Parts of the exercise =
A: From the issue thread on slow Hercules instructions, list every instruction whose checkbox is marked as done.
B: Copy out, word for word, the stretch of the issue thread on slow Hercules instructions from "Note: Instructions which" through "Search String (completed by Bob Polmanter)".

Document segment =
######

A quick review of a some instructions reveals they are very poorly coded, performance-wise. Most all of them have not been modified since the repository was initially setup over 17 years ago and use vfetchb and vstoreb to process their operands one byte at a time (which is extremely inefficient!):

Note: Instructions which are checked have been recently modified and now no longer need to be improved. The ones that are unchecked are those whose performance still needs to be improved.

[x] B241 CKSM Checksum
[ ] A9 CLCLE Compare Logical Long Extended
[x] B25D CLST Compare Logical String (completed by Bob Polmanter)
[ ] B257 CUSE Compare Until Substring Equal
[ ] B2A7 CU12 Convert UTF-8 to Unicode
[ ] B9B0 CU14 Convert UTF-8 to UTF-32
[x] B255 MVST Move String (completed by Bob Polmanter)
[x] B25E SRST Search String (completed by Bob Polmanter)
[ ] B2A5 TRE Translate Extended
[ ] B9BF TRTE Translate and Test Extended
[ ] D0 TRTR Translate and Test Reverse
[ ] B9BD TRTRE Translate and Test Reverse Extended

I believe that by using the same or similar techniques as were used to improve the performance of the CLCL, MVCIN and TRT instructions (see issue #99: Poor performance of CLCL, MVCIN and TRT instructions), the performance of each of them could be significantly improved (very likely by at least one, and possibly two, orders of magnitude!).

I would like to invite any/all Hercules developers to please try their hand at doing so.

I could use some help here!

This is a low priority item, but really should eventually be looked into. While I have not performed any measurements in this area, I rather suspect some of these instructions(*) might well be used quite extensively.

Bottom line: there's lots of room for improvement here!

(*) The MVST (Move String) SRST (Search String) instructions appears to have been specifically written to handle the C/C++ strcpy and strchr library functions for example, and TRTE is a perfect candidate for the C/C++ memchr library function, etc.

Jun 19 '18 02:06 Fish-Git

Since @ivan-w has volunteered in Issue #108 to look into the TRTR, TRTE and TRTRE (and hopefully TRE too!) instructions, I am marking this issue as "In Progress...".

Apparently(*) however, I cannot assign this issue to him until he first posts a comment to this GitHub Issue. Once he does then I'll do that.

(*) The only choices GitHub appears to offer for assignment are individuals participating in a given issue's conversation (i.e. only those that choose to reply). Go figure.

Jul 09 '18 09:07 Fish-Git

Since @ivan-w has volunteered in Issue #108 to look into the TRTR, TRTE and TRTRE (and hopefully TRE too!) instructions, I am marking this issue as "In Progress...".

Apparently(*) however, I cannot assign this issue to him until he first posts a comment to this GitHub Issue. Once he does then I'll do that.

(*) The only choices GitHub appears to offer for assignment are individuals participating in a given issue's conversation (i.e. only those that choose to reply). Go figure.

######

Dataset =
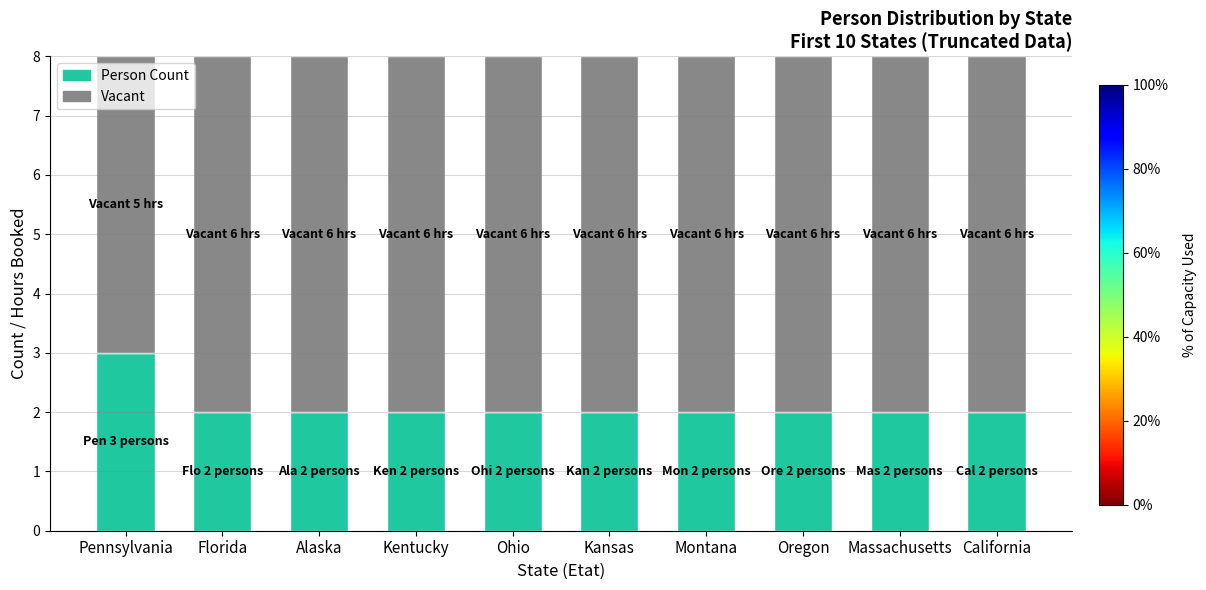

What is the highest value of the Person Count series?

3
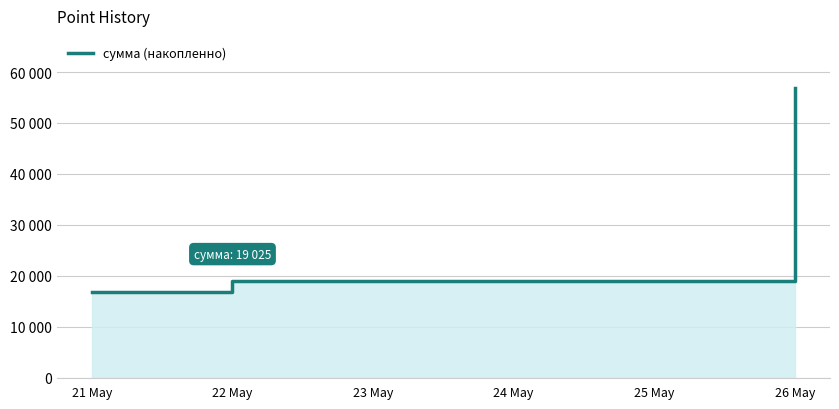

What is the difference between the second highest and minimum values?

2120.0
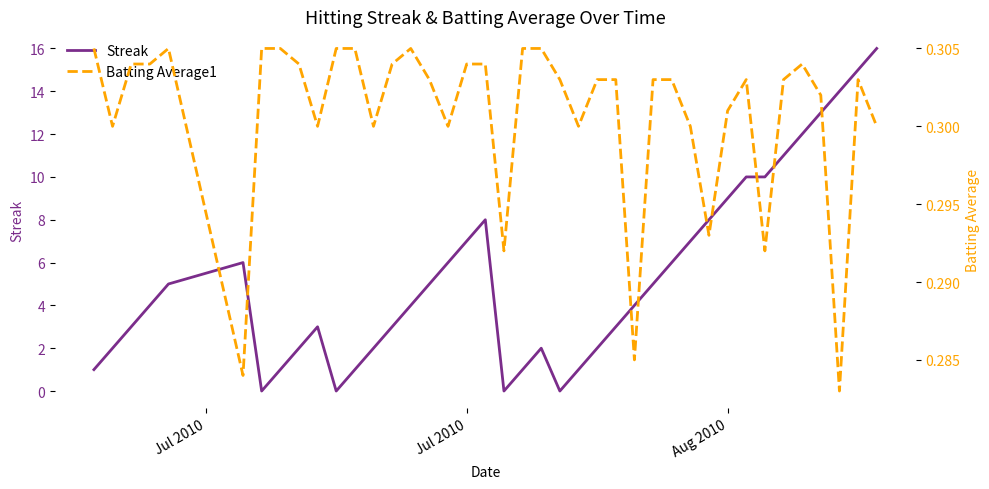

Count the number of data series in this chart.

2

######

Answer set =
A:
B241 CKSM Checksum
B25D CLST Compare Logical String
B255 MVST Move String
B25E SRST Search String

B:
Note: Instructions which are checked have been recently modified and now no longer need to be improved. The ones that are unchecked are those whose performance still needs to be improved.

[x] B241 CKSM Checksum
[ ] A9 CLCLE Compare Logical Long Extended
[x] B25D CLST Compare Logical String (completed by Bob Polmanter)
[ ] B257 CUSE Compare Until Substring Equal
[ ] B2A7 CU12 Convert UTF-8 to Unicode
[ ] B9B0 CU14 Convert UTF-8 to UTF-32
[x] B255 MVST Move String (completed by Bob Polmanter)
[x] B25E SRST Search String (completed by Bob Polmanter)